Nash touted the endorsements he has garnered from current lawmakers, including Sen. Dave Osmek, R-Mound, Sen. Carrie Ruud, R-Breezy Point, Rep. Nick Zerwas, R-Elk River, and Rep. Mary Franson, R-Alexandria. He said Paul Kohls, who represented the district until 2010, is also backing his candidacy.
On his campaign website, Frey lists endorsements from the district’s current representative, Ernie Liediger, as well as Rep. Glenn Gruenhagen, R-Glencoe, Rep. Cindy Pugh, R-Chanhassen, Rep. Jim Newberger, R-Becker, Rep. Joe McDonald, R-Delano, and Rep. Steve Drazkowski, R-Mazeppa.
Frey’s Twitter and Facebook pages include pictures of him alongside Jeff Johnson, the GOP’s endorsed candidate for governor, and Mike McFadden, the party’s endorsed candidate for U.S. Senate.
Michael Brodkorb, the former deputy chair of the state Republican party and now a political analyst, said Frey’s candidacy could prove damaging to the GOP’s larger prospects come November, especially if Frey prevails in the primary and his “off the wall comments” continue to receive attention.
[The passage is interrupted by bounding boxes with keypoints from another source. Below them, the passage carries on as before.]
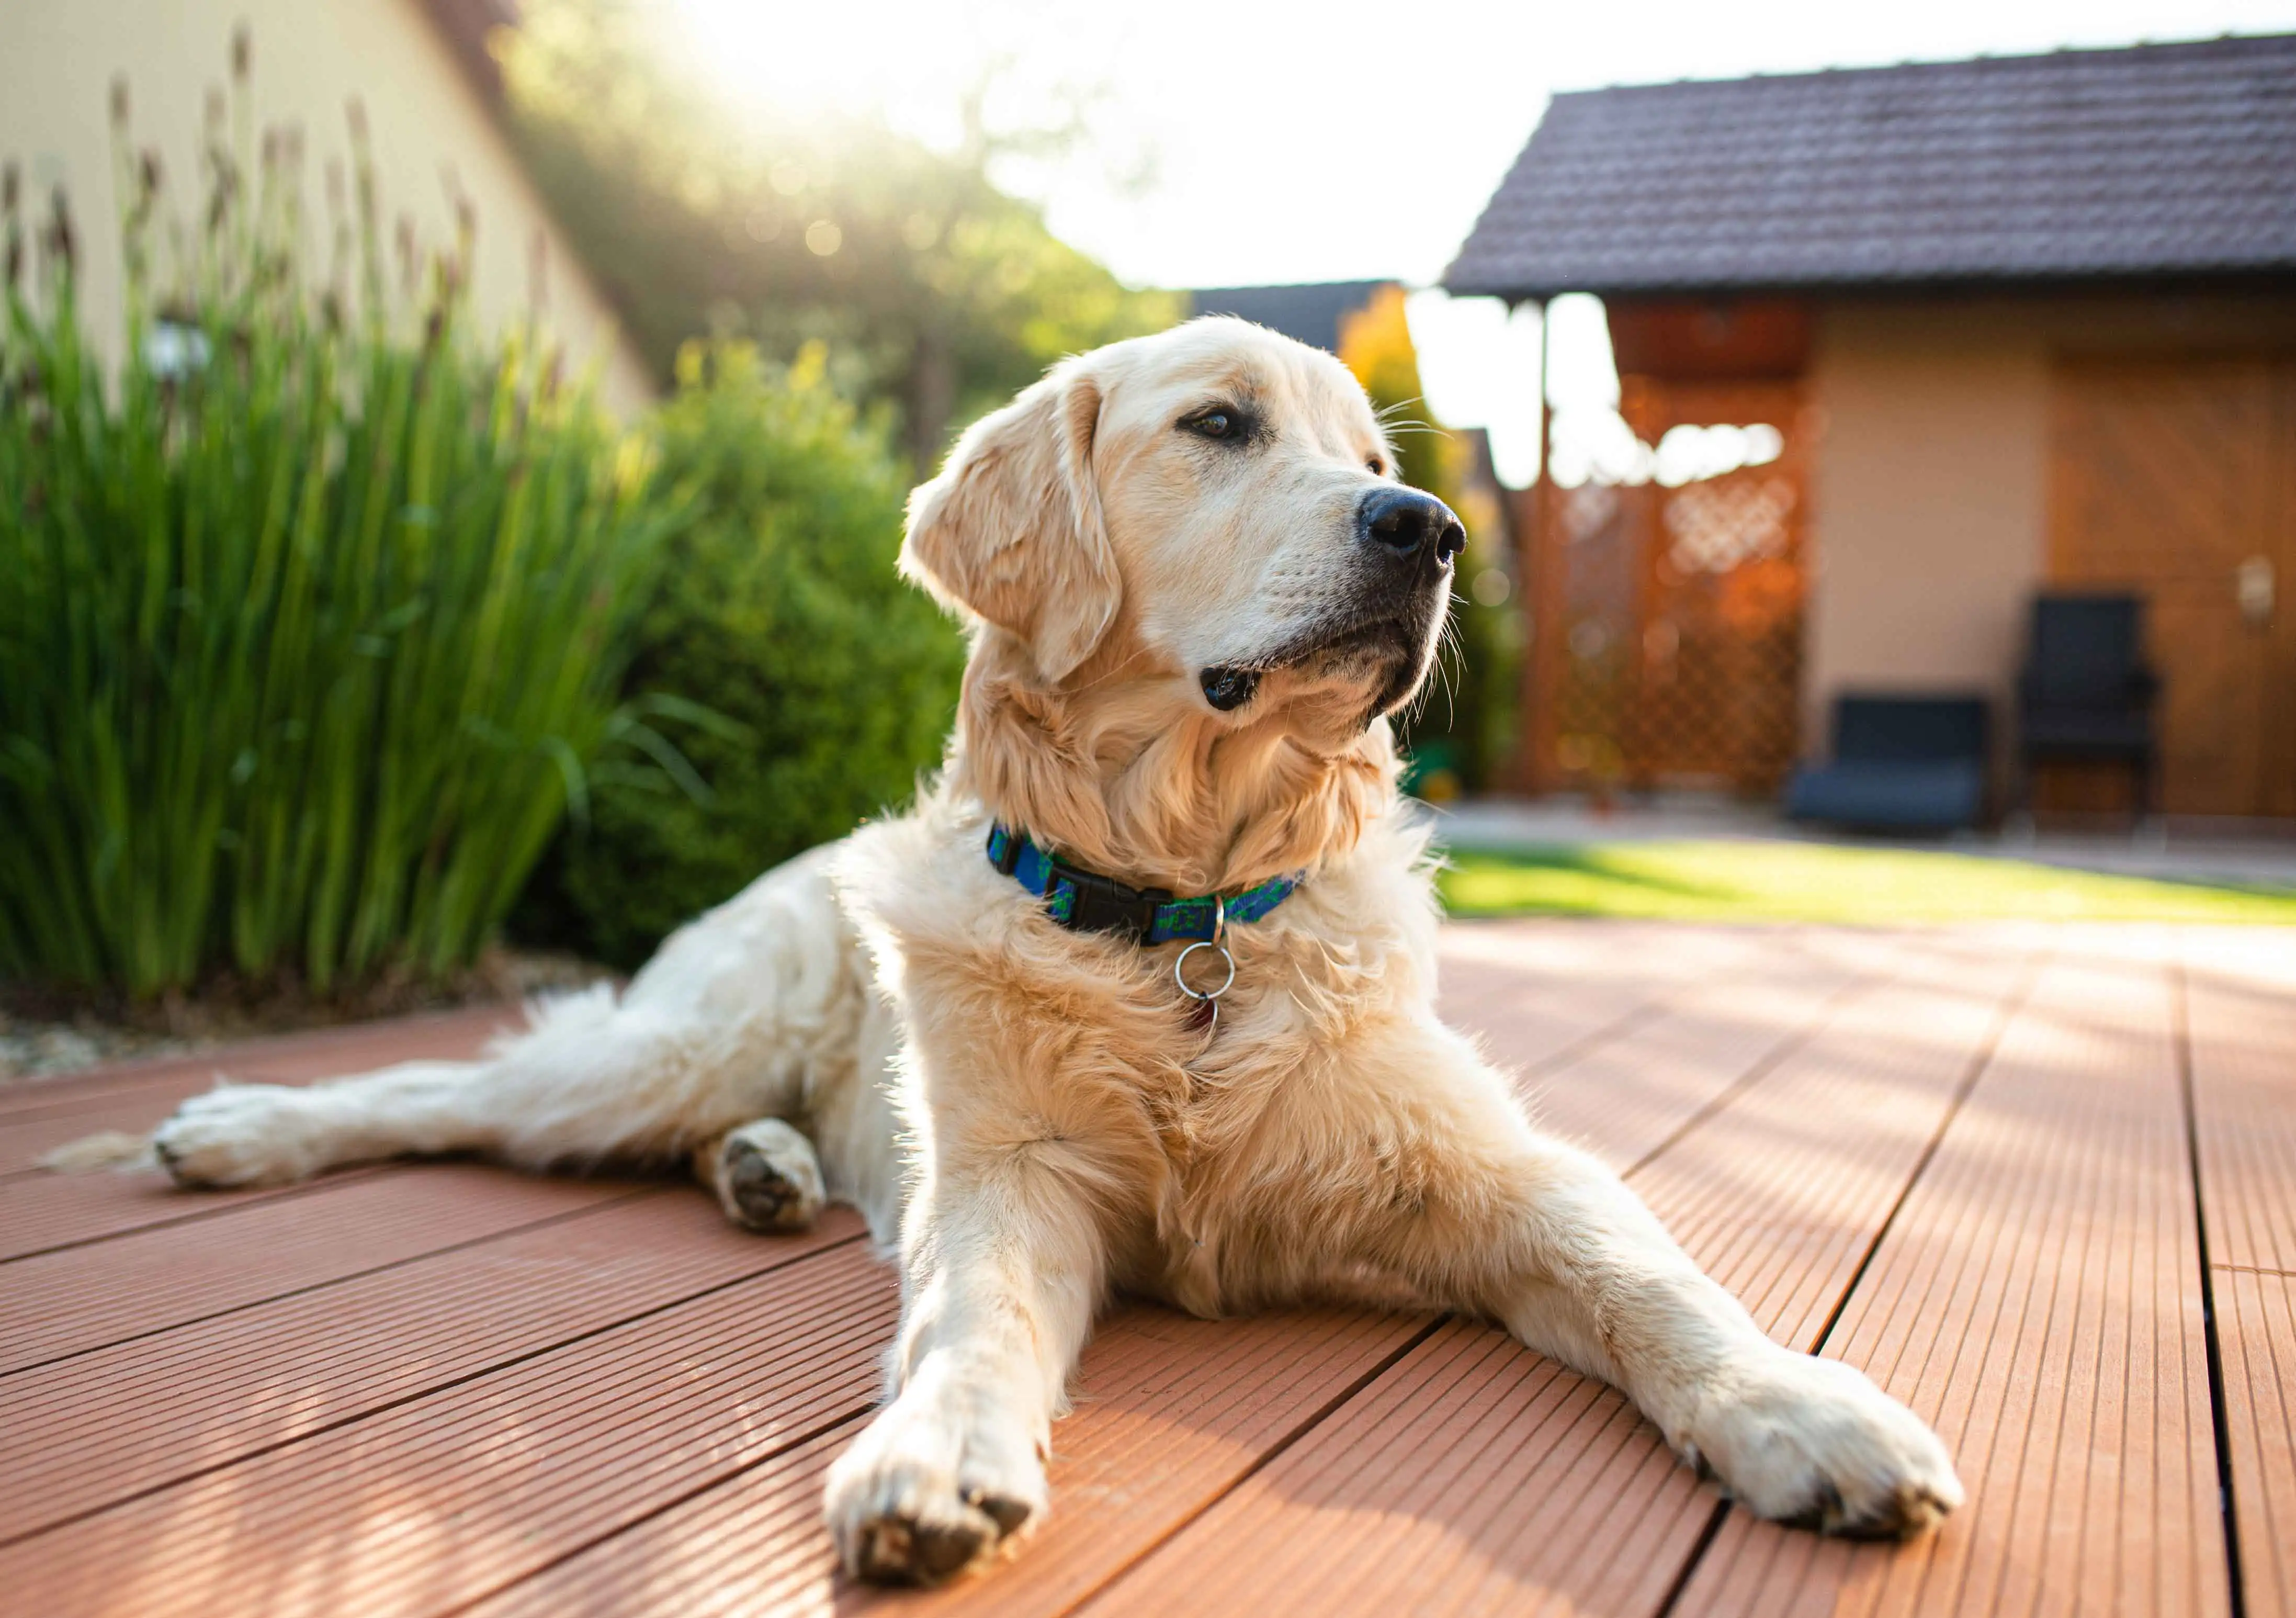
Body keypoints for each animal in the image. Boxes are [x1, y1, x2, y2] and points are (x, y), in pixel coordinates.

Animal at [134, 317, 1956, 1581]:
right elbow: (974, 1312)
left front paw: (1806, 1411)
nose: (1427, 528)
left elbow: (1650, 1278)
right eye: (1216, 426)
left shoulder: (1493, 1168)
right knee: (446, 1084)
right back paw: (239, 1127)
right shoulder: (1009, 1175)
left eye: (1363, 445)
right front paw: (936, 1457)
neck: (1184, 918)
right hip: (669, 1046)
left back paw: (764, 1173)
“On a good day, Minnesota is a purple state. Candidates like this have the capacity to cause substantial harm to the top of the ticket,” Brodkorb said.
Brodkorb said the party’s institutional deference to grassroots activists — and emphasis on unity — can be counterproductive.
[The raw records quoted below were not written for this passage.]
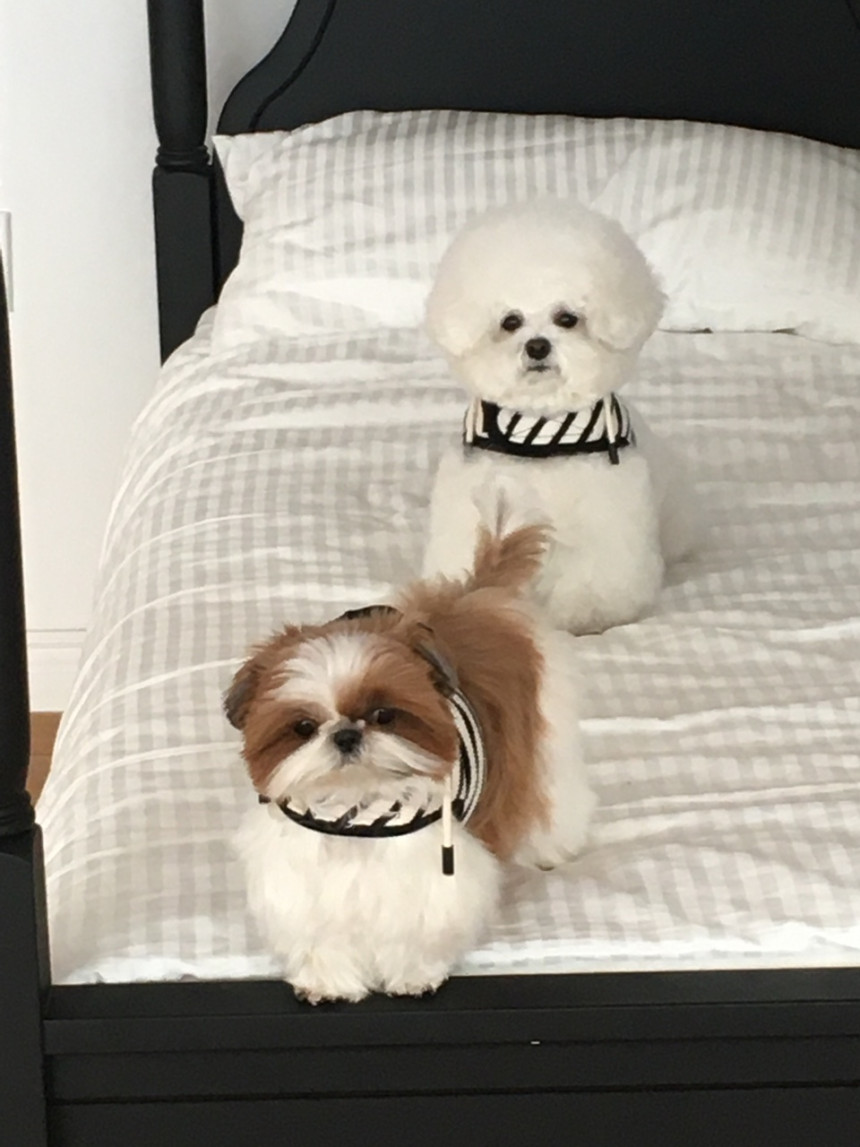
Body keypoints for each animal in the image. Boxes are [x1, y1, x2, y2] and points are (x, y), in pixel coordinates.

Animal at [225, 506, 594, 1003]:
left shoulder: (428, 876)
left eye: (384, 715)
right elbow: (321, 930)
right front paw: (329, 981)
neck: (356, 816)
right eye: (303, 727)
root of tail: (475, 595)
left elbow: (415, 927)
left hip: (545, 738)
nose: (346, 735)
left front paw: (413, 974)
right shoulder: (302, 876)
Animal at [423, 198, 698, 635]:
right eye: (510, 321)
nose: (537, 346)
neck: (542, 431)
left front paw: (589, 613)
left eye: (567, 318)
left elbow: (595, 572)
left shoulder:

“This is an example where that rush to unity is not a good idea. I’m not saying there needs to be a civil war but there should be more room for respectful disagreement,” he said. “This gentleman obviously feels comfortable espousing these views, and he has not been on the receiving end of any substantial pushback until now.”
Attack site launched
Evidence of that pushback surfaced this week with the launching of an anonymous attack website, bobfreymn.info. The site provides links to the MinnPost article as well as several blogs that have chronicled Frey’s more provocative statements and opinions.
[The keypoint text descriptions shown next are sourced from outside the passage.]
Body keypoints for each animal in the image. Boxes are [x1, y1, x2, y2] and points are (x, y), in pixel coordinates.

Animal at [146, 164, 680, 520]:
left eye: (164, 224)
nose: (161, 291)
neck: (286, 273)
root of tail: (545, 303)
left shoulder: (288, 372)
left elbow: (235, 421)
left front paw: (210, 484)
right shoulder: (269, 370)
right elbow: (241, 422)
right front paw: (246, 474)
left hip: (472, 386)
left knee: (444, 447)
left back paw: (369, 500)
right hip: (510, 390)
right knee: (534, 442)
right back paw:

The website also contains a section devoted to Frey’s son and campaign manager, Mike Frey, who is a Baptist pastor at a Waconia church.
In testifying against same-sex marriage at the Legislature in 2013, the younger Frey cited concerns about sodomy and the spread of AIDS similar to those espoused by his father; that testimony also elicited a torrent of derisive commentary.
Brodkorb said the use of anonymous websites is not particularly unusual in politics but are much more commonly created in connection with high-profile races, not legislative contests. He also ventured that it looked to be the work of a political insider.
“Quite a few people could benefit from having these types of horrible comments promoted and catalogued in an easy-to-find way,” he said. “Whoever did this has made it very easy to become quickly informed about Mr. Frey’s comments, which is not good for Republicans, not for Frey and certainly not the Republican candidate for governor.”
Vince Beaudette, the chair of the Carver County Republicans, said he was not sure how the flap over Frey’s remarks would go over with voters in the district, which he characterized as “one of the most conservative, if not the most conservative, in the state.”
“I think it’s a horse race. I don’t know who is more likely to win,” Beaudette said. “I see a lot of advertisements for Jim Nash. I see a lot of signs for Bob Frey.”
As district chair, Beaudette said he remains officially neutral but also offered a defense of Frey, saying Frey made his statements about sodomy and AIDS out of concern for public health. “He wants to be sure that people understand the true risks of some forms of sexual contact. I don’t think it goes beyond that.
“With regard to Bob, his big deal is not so much on social issues, as some people say,” Beaudette added. “His big deal is to reduce the role and scope of government.”
“I’m not sure there’s a great deal of difference between the two candidates. I think Jim would tell you he puts a greater emphasis on being a fiscal conservative,” Beaudette said. “But I’m never heard Jim say anything that really separates him from Bob.”